Tisovec (,  or Theissholcz, Latin: Taxovia) is a town in central Slovakia. Its population is around 4,000.

Location and landscape 

Tisovec is situated in the valley of the river Rimava, at the foot of the Muránska planina plateau. The landscape there gives the impression of a small town in the mountains. Some other towns close to it are Brezno, Hnúšťa and Revúca.

History 

The first settlement in the area dates all the way to the Bronze Age. The first written evidence of the town comes from the year 1334 during the reign of King Charles I of Hungary as Tizolc.

The name "Tisovec" comes from the yew tree (in Hungarian "tiszafa", in Slovak "tis"), which can be found in the hills around the town.

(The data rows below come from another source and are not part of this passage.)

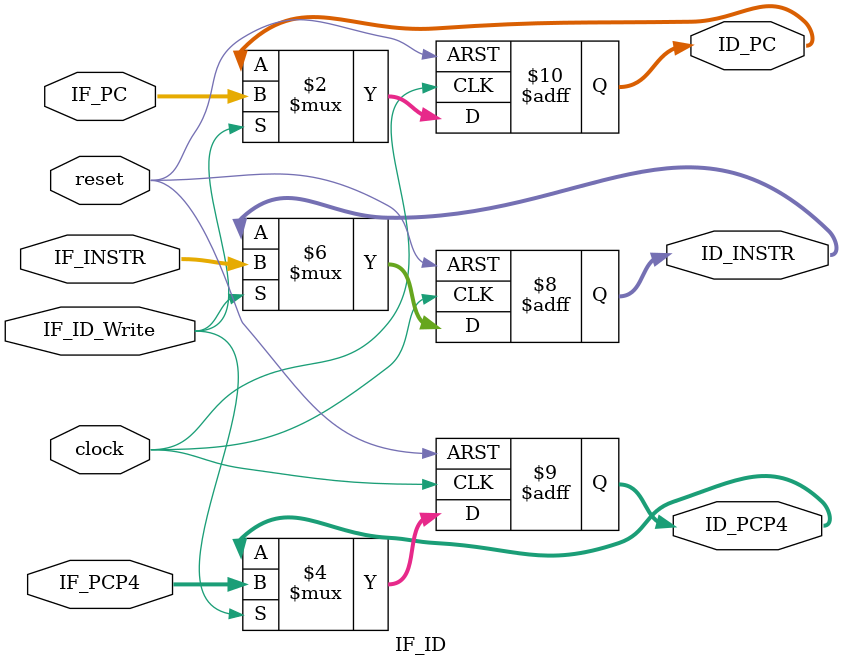
<source format=v>
/* IF_ID.v
 * UMAINE ECE 473
 * Initial Author: Landyn Francis <landyn.francis@maine.edu>
 * Other Authors: Ryan Kinney <ryan.kinney@maine.edu>
 * Description:
    The pipeline register to hold the instruction before
	 the instruction decode stage
*/
module IF_ID(
	input wire IF_ID_Write, // signal for stalling the pipeline

	input wire [31:0] IF_INSTR, // the fetched instruction
	output reg [31:0] ID_INSTR,
	
	input wire [31:0] IF_PCP4, // the PC for branch and jump instructions
	output reg [31:0] ID_PCP4,
	
	input wire [31:0] IF_PC,
	output reg [31:0] ID_PC,
	
	input wire clock, // the clock and reset lines
	input wire reset);

	always @(posedge clock or posedge reset) begin
		if(reset) begin
			// reset; flush the registers
			ID_INSTR <= 32'd0;
			ID_PC <= 32'd0;
			ID_PCP4 <= 32'd0;
		end else if (IF_ID_Write) begin
			// write the new values on positive clock edge if not stalling
			ID_INSTR <= IF_INSTR;
			ID_PC <= IF_PC;
			ID_PCP4 <= IF_PCP4;
		end
	end
	
	
endmodule

</source>
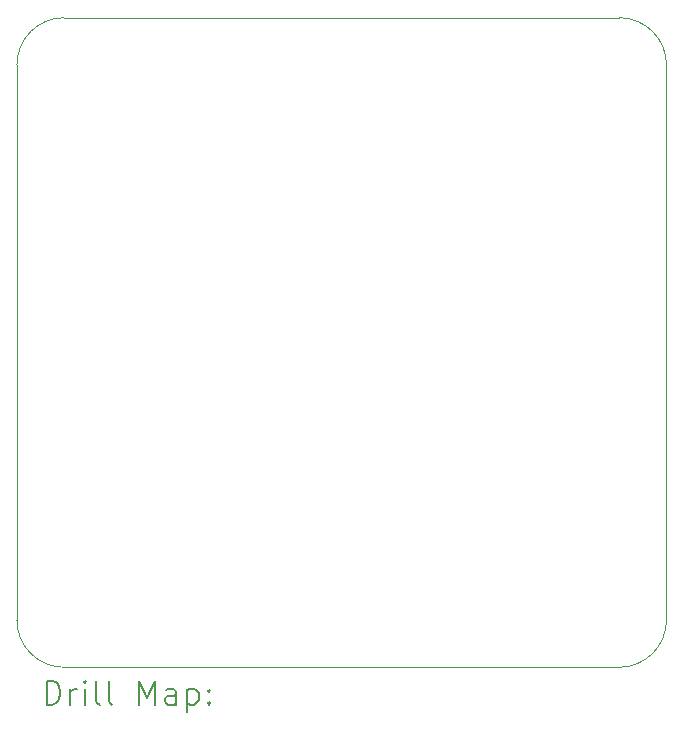
<source format=gbr>
%FSLAX45Y45*%
G04 Gerber Fmt 4.5, Leading zero omitted, Abs format (unit mm)*
G04 Created by KiCad (PCBNEW (6.0.5)) date 2025-05-25 15:45:03*
%MOMM*%
%LPD*%
G01*
G04 APERTURE LIST*
%TA.AperFunction,Profile*%
%ADD10C,0.100000*%
%TD*%
%ADD11C,0.200000*%
G04 APERTURE END LIST*
D10*
X12500000Y-11800000D02*
X17200000Y-11800000D01*
X12100000Y-6700000D02*
X12100000Y-11400000D01*
X17600000Y-6700000D02*
X17600000Y-11400000D01*
X12500000Y-6300000D02*
G75*
G03*
X12100000Y-6700000I0J-400000D01*
G01*
X17600000Y-6700000D02*
G75*
G03*
X17200000Y-6300000I-400000J0D01*
G01*
X12100000Y-11400000D02*
G75*
G03*
X12500000Y-11800000I400000J0D01*
G01*
X17200000Y-11800000D02*
G75*
G03*
X17600000Y-11400000I0J400000D01*
G01*
X12500000Y-6300000D02*
X17200000Y-6300000D01*
D11*
X12352619Y-12115476D02*
X12352619Y-11915476D01*
X12400238Y-11915476D01*
X12428809Y-11925000D01*
X12447857Y-11944048D01*
X12457381Y-11963095D01*
X12466905Y-12001190D01*
X12466905Y-12029762D01*
X12457381Y-12067857D01*
X12447857Y-12086905D01*
X12428809Y-12105952D01*
X12400238Y-12115476D01*
X12352619Y-12115476D01*
X12552619Y-12115476D02*
X12552619Y-11982143D01*
X12552619Y-12020238D02*
X12562143Y-12001190D01*
X12571667Y-11991667D01*
X12590714Y-11982143D01*
X12609762Y-11982143D01*
X12676428Y-12115476D02*
X12676428Y-11982143D01*
X12676428Y-11915476D02*
X12666905Y-11925000D01*
X12676428Y-11934524D01*
X12685952Y-11925000D01*
X12676428Y-11915476D01*
X12676428Y-11934524D01*
X12800238Y-12115476D02*
X12781190Y-12105952D01*
X12771667Y-12086905D01*
X12771667Y-11915476D01*
X12905000Y-12115476D02*
X12885952Y-12105952D01*
X12876428Y-12086905D01*
X12876428Y-11915476D01*
X13133571Y-12115476D02*
X13133571Y-11915476D01*
X13200238Y-12058333D01*
X13266905Y-11915476D01*
X13266905Y-12115476D01*
X13447857Y-12115476D02*
X13447857Y-12010714D01*
X13438333Y-11991667D01*
X13419286Y-11982143D01*
X13381190Y-11982143D01*
X13362143Y-11991667D01*
X13447857Y-12105952D02*
X13428809Y-12115476D01*
X13381190Y-12115476D01*
X13362143Y-12105952D01*
X13352619Y-12086905D01*
X13352619Y-12067857D01*
X13362143Y-12048809D01*
X13381190Y-12039286D01*
X13428809Y-12039286D01*
X13447857Y-12029762D01*
X13543095Y-11982143D02*
X13543095Y-12182143D01*
X13543095Y-11991667D02*
X13562143Y-11982143D01*
X13600238Y-11982143D01*
X13619286Y-11991667D01*
X13628809Y-12001190D01*
X13638333Y-12020238D01*
X13638333Y-12077381D01*
X13628809Y-12096428D01*
X13619286Y-12105952D01*
X13600238Y-12115476D01*
X13562143Y-12115476D01*
X13543095Y-12105952D01*
X13724048Y-12096428D02*
X13733571Y-12105952D01*
X13724048Y-12115476D01*
X13714524Y-12105952D01*
X13724048Y-12096428D01*
X13724048Y-12115476D01*
X13724048Y-11991667D02*
X13733571Y-12001190D01*
X13724048Y-12010714D01*
X13714524Y-12001190D01*
X13724048Y-11991667D01*
X13724048Y-12010714D01*
M02*

</source>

Tisovec received its charter as a town at the end of the 15th century. The development of the town was halted by raids of the Ottoman Turks in the 16th and 17th centuries. The town's renaissance came in 1780, when Maria Theresia renewed its market privileges.

Demographics 
According to the 2001 census, the town had 4,215 inhabitants. 95.75% of inhabitants were Slovaks, 2.87% Roma, 0.78% Czechs and 0.43% Hungarians. The religious makeup was 34.59% people with no religious affiliation,  32.91% Lutherans and 29.54% Roman Catholics.

Economy 

Nowadays, there are two major employers in the town.

The Calmit company owns the local mine and produces lime. History of the mine goes all the way back to 1870.

CSM Tisovec is a machine building company with 530 employees and annual turnover of 0.5 billion Korunas. The company produces special extensions for trucks which enable them to work in severe conditions or build on the number of jobs that a particular truck can do. The company exports its products to several countries.

A Paper mill and the clothing industry have had a history in the town as well, although they are dying out due to globalization.

The town has touristic potential for its proximity to Muránska planina mountain karst. Also, the mineral water spring is worth mentioning.

Education 

Besides the Vladimír Clementis Elementary School, there are two secondary education schools in Tisovec. An "industrial school" (technical college) founded in 1953 is able to board more students than it currently does. The Lutheran Gymnasium Tisovec, founded in 1992, The Lutheran Gymnasium is perceived to be among the better high schools in Slovakia. It is mostly a boarding school and has approximately 300 students

Twin towns — sister cities
Tisovec is twinned with:

  Putnok, Hungary
  Ludgeřovice, Czech Republic
  Nowy Żmigród, Poland
  Shenandoah, Iowa, United States

Famous people 
Vladimír Clementis (1902–1952), Communist journalist, politician and a founder of the magazine DAV. Clementis was sentenced to death by Communists as a part of the cleansing in the bloody 1950s.
Pavol Jozeffy (1775–1848), was a leading personality in the Gemer area during the revolution era of 1848–1849 and later. He was a town priest and became a bishop in 1823. He also defended Ľudovít Štúr in his fight to sustain a department of Slovak language and literature at the Evangelical lycee in Bratislava.
Štefan Marko Daxner, politician and lawyer, one of the most significant persons in 19th-century Slovak history.
Terézia Vansová, a writer from the era of realism. She lived in Tisovec for more than 30 years and wrote some of her important pieces there. She also propagated women's emancipation.
Ladislav Záborský (1921–2016), a painter, book illustrator, and church artist (stained glass windows in 25 churches and 21 "Stations of the Cross") was born in Tisovec; due to his Christian activities became a political prisoner and lived in Martin.
Tim Flakoll, Senator from North Dakota was among the volunteers who helped remodel and build the Christian Gymnasium in the early 1990s.